You can, however, define variables, which have a symbol as name (and that name
may depend on context in case of hygienic macros or renamed imports/exports in
modules).
>I'm wondering how I could programmatically get all the values in a
Scheme file
as an S-expression. From the manual, I know that the REPL has meta keyword
',binding' and ',apropos'
<https://www.gnu.org/software/guile/manual/guile.html#index-apropos>
which let
you search and list all bindings in accessible to a module. These are
exactly
what I need only, since they're meta-commands, they don't produce Scheme
expressions.
>Does anyone have any pointers? Should I go down the route of,
> (open-input-pipe (string-append "guile -l" file "-c ,binding"))
>? Seems a little bit baroque to me, I'd expect a simpler way of doing
it. Any
libraries anyone knows of?
No. The quoting is incorrect when file has spaces, \, …, guile in PATH might
not be the Guile that is being run, … (For the former, consider
open-input-pipe*.)
You can probably find a simpler way of doing it by locating where “,binding” is
implemented (in the Guile source code). It probably uses the module reflection
API. This API is documented in
https://www.gnu.org/software/guile/manual/html_node/Module-System-Reflection.html
However, the documentation is incomplete – IIRC there is a procedure
‘module-bindings’ to find a list of top-level definitions, but it doesn’t seem
to be documented.
To find what modules a module uses, there is module-uses, though I doubt it is
reliable w.r.t. optimisation, inlining, uses of (@ (module name) variable), …

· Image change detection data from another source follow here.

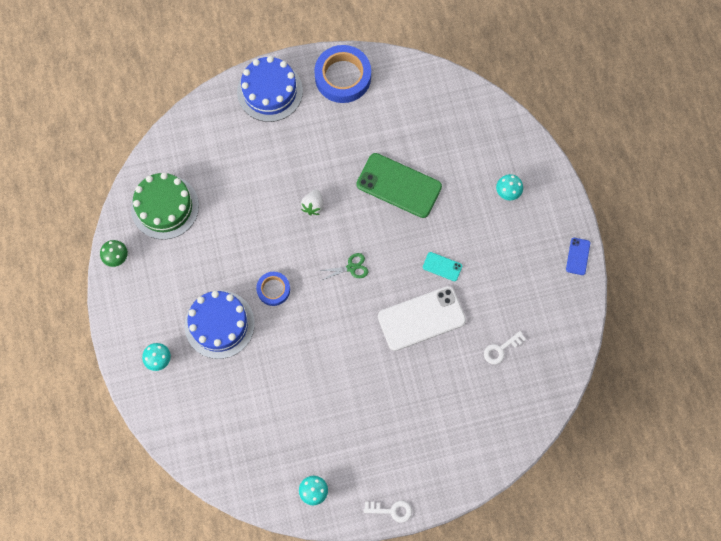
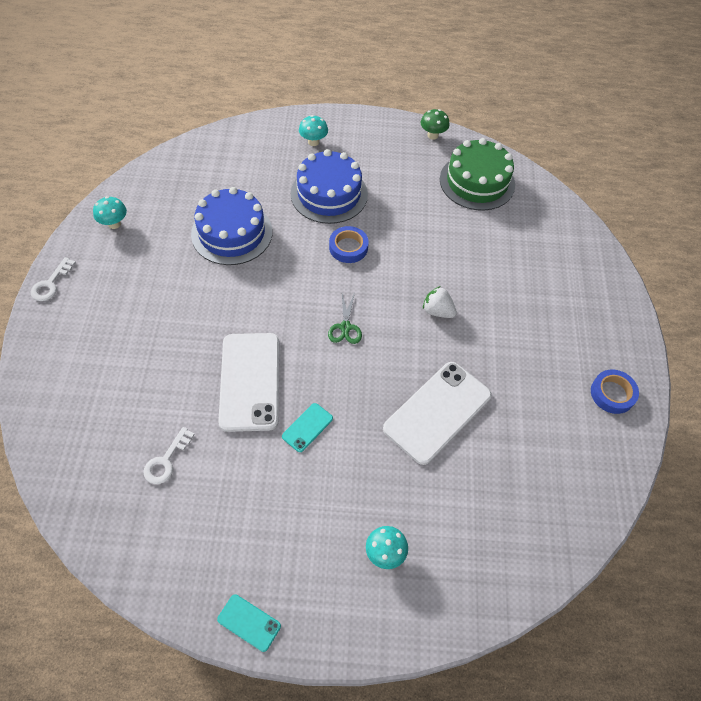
camera: 105 degrees right, 15 degrees down
blue cake [237,56,303,122] -> blue cake moved to [191,187,272,265]
blue tape [314,45,371,103] -> blue tape [591,369,639,414], size x0.56
green phone [357,153,442,218] -> white phone [383,362,492,465]
white key [484,331,526,364] -> white key turned 135 degrees counterclockwise [143,427,195,484]
blue phone [566,238,590,275] -> turquoise phone [217,594,281,652]

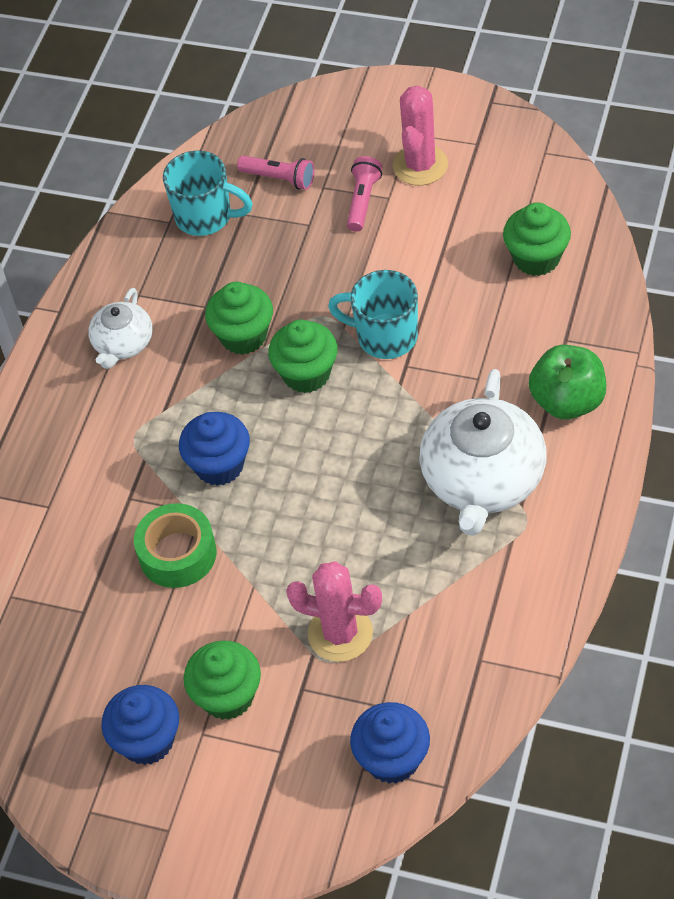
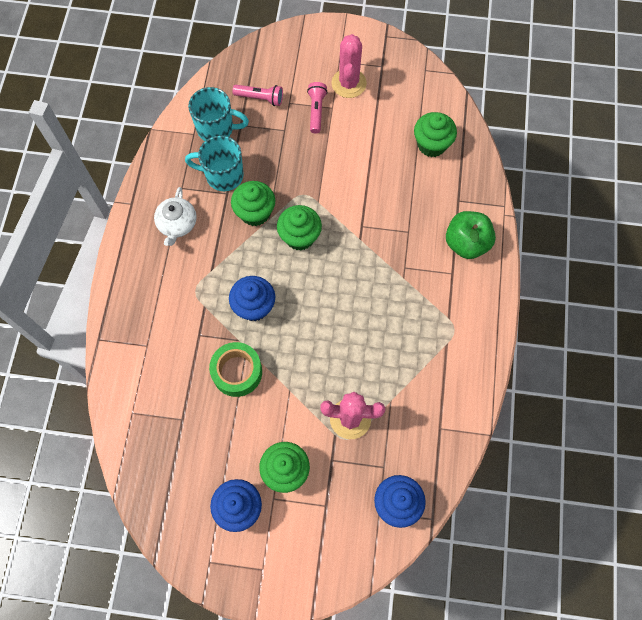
camera: 15 degrees left, 15 degrees up
turquoise mug [328,270,418,359] -> turquoise mug moved to [185,136,244,191]
white teapot [419,369,547,536] -> none

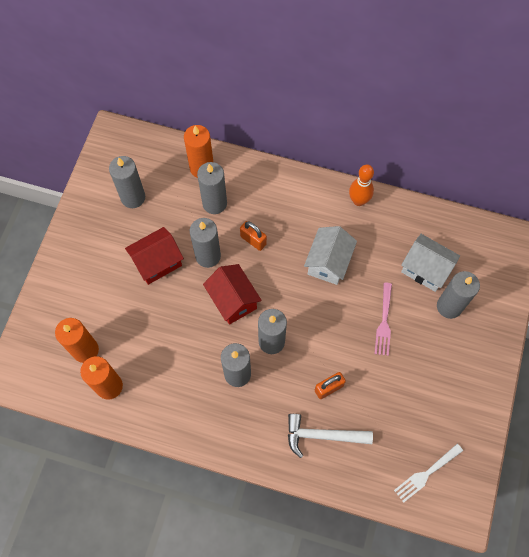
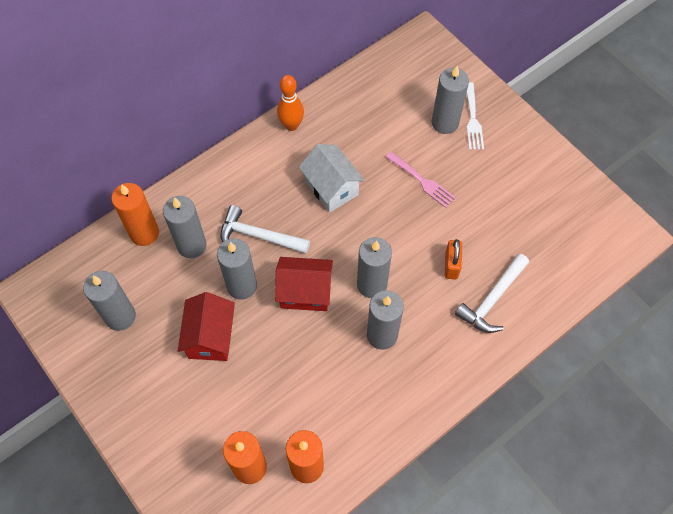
camera: 55 degrees left, 5 degrees down
orange padlock [240,221,267,251] -> white hammer [220,205,310,254]
white fork [394,444,463,503] -> white fork moved to [467,82,484,150]
white house [401,234,460,292] -> none

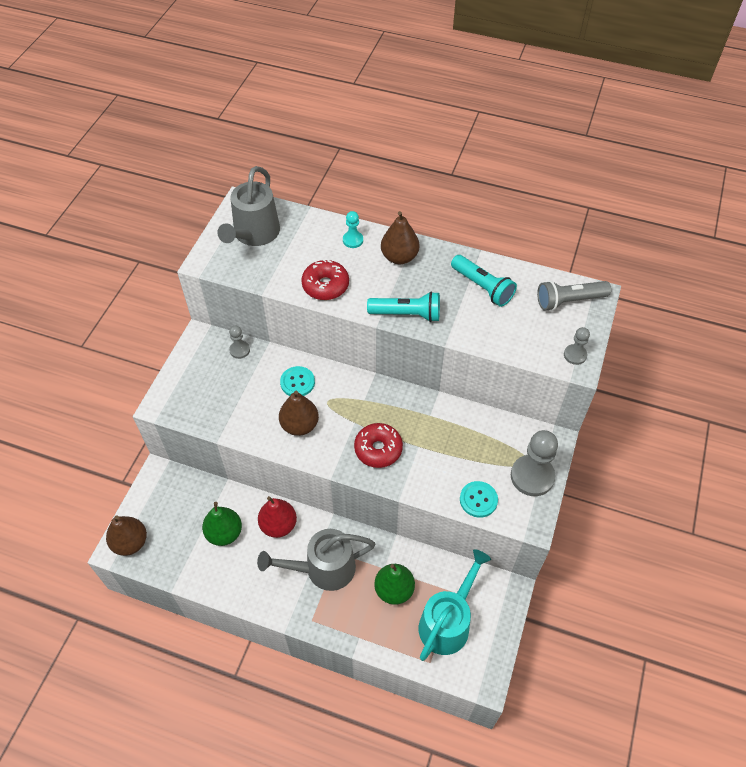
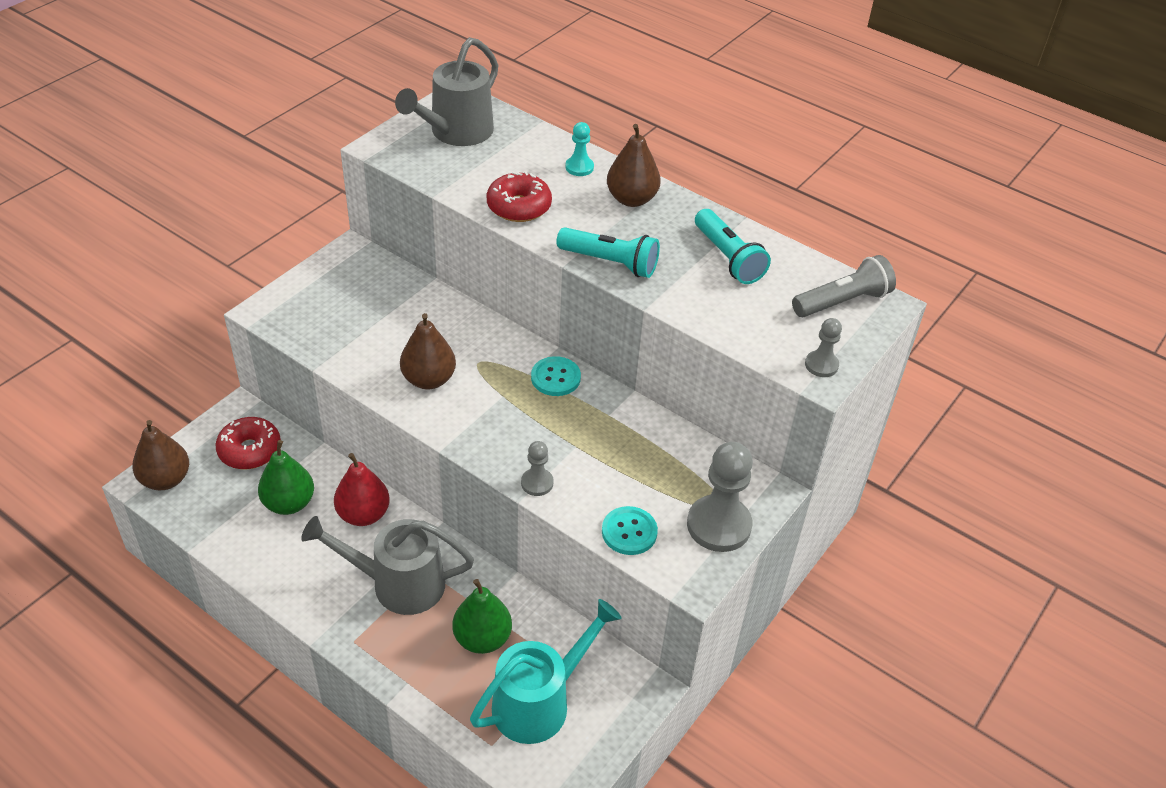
camera: 15 degrees right, 10 degrees down
grey pawn [229,326,250,359] -> grey pawn moved to [521,441,554,496]
turquoise button [280,366,315,396] -> turquoise button moved to [531,356,581,396]
red donut [354,423,403,468] -> red donut moved to [215,417,281,469]
grey flashlight [537,281,611,311] -> grey flashlight turned 150 degrees clockwise [792,255,896,317]

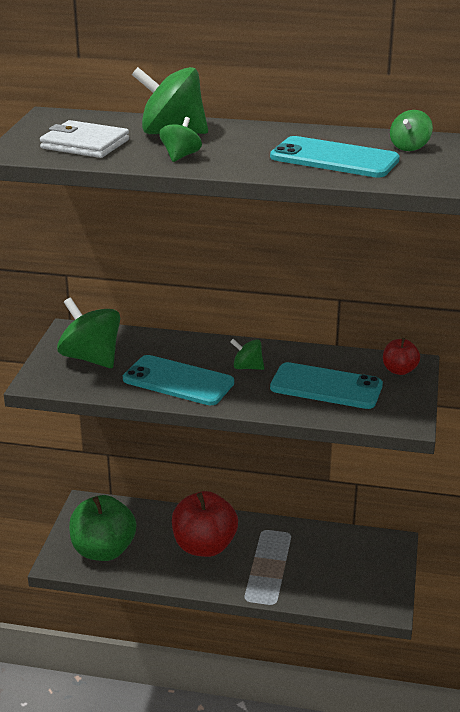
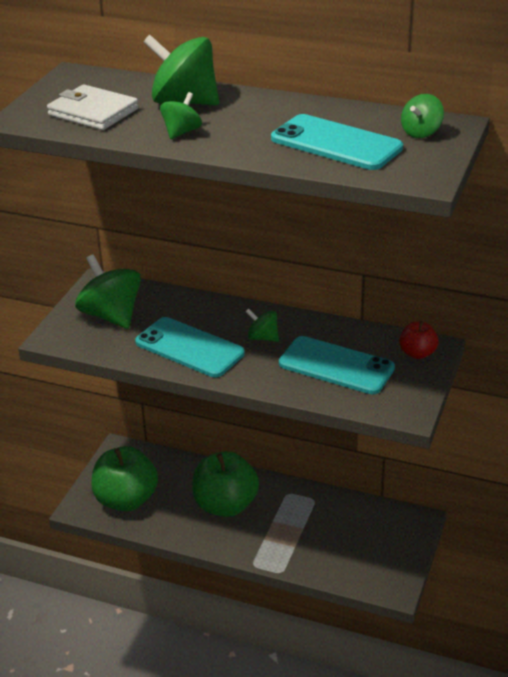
camera: 10 degrees right, 5 degrees up
red apple [172,491,238,557] -> green apple [192,451,259,517]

So, instead, I would propose to instead work on the Tree-IL level
(https://www.gnu.org/software/guile/manual/html_node/Tree_002dIL.html). In
particular, see <toplevel-define> for definitions and
<module-ref>,<module-set!> for uses of other modules.
This also allows for more fine-grained information – e.g. these <module-ref>
etc. objects contain the location in the source code, and if a <module-ref> is
inside a <toplevel-define> then you know that it is the procedure (assuming it
is a procedure) of the <toplevel-define> that uses the variable of the
<module-ref>.
(See
https://www.gnu.org/software/guile/manual/html_node/The-Scheme-Compiler.html
for how to compile stuff – also, IIRC, the compilation procedure accepts ports
instead of only S-expressions, despite what the example suggests.)